Bounding box coordinate data:
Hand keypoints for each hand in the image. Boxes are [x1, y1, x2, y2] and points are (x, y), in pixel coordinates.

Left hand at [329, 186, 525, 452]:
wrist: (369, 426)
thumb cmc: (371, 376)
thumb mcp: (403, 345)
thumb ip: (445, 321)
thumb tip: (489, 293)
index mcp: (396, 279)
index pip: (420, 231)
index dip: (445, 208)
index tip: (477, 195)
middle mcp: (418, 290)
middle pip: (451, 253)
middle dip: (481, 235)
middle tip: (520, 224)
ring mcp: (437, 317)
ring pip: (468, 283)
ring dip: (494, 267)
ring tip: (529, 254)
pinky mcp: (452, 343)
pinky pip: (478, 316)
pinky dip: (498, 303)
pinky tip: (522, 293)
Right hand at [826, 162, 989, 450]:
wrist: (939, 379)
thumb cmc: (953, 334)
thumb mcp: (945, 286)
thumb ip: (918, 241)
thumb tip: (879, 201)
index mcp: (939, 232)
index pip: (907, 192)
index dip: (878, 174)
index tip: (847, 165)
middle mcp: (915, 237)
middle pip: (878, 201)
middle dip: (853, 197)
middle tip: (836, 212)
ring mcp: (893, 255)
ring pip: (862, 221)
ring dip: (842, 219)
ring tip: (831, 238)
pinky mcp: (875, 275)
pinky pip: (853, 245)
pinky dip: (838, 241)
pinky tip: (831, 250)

* * *

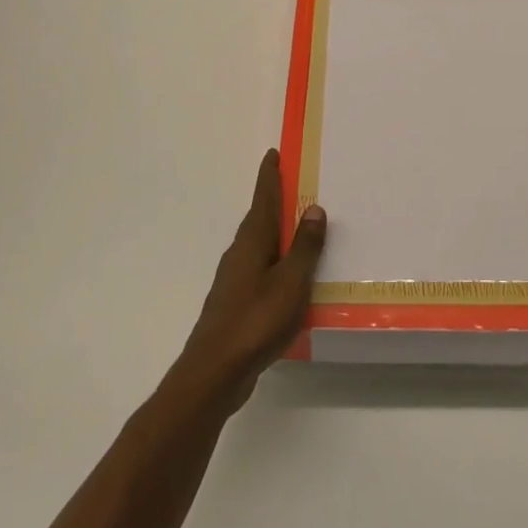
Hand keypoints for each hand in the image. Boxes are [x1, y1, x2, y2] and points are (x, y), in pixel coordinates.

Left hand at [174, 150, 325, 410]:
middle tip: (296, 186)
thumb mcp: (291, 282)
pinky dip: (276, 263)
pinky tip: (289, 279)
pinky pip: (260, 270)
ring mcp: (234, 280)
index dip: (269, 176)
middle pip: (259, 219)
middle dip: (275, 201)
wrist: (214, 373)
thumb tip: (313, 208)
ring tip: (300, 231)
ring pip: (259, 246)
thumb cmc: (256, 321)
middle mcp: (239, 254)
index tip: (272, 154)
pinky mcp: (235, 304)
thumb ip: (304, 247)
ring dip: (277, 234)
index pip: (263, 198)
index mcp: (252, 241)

### [EXERCISE]
Please give an exact copy of the lines above, beginning with the line containing "ring pip: (259, 246)" and running through the line containing "index mcp: (252, 241)", and of no other lines.

### [RESPONSE AREA]
ring pip: (259, 246)
thumb cmc: (256, 321)
middle mcp: (239, 254)
index tip: (272, 154)
pinky mcp: (235, 304)
thumb ip: (304, 247)
ring dip: (277, 234)
index pip: (263, 198)
index mcp: (252, 241)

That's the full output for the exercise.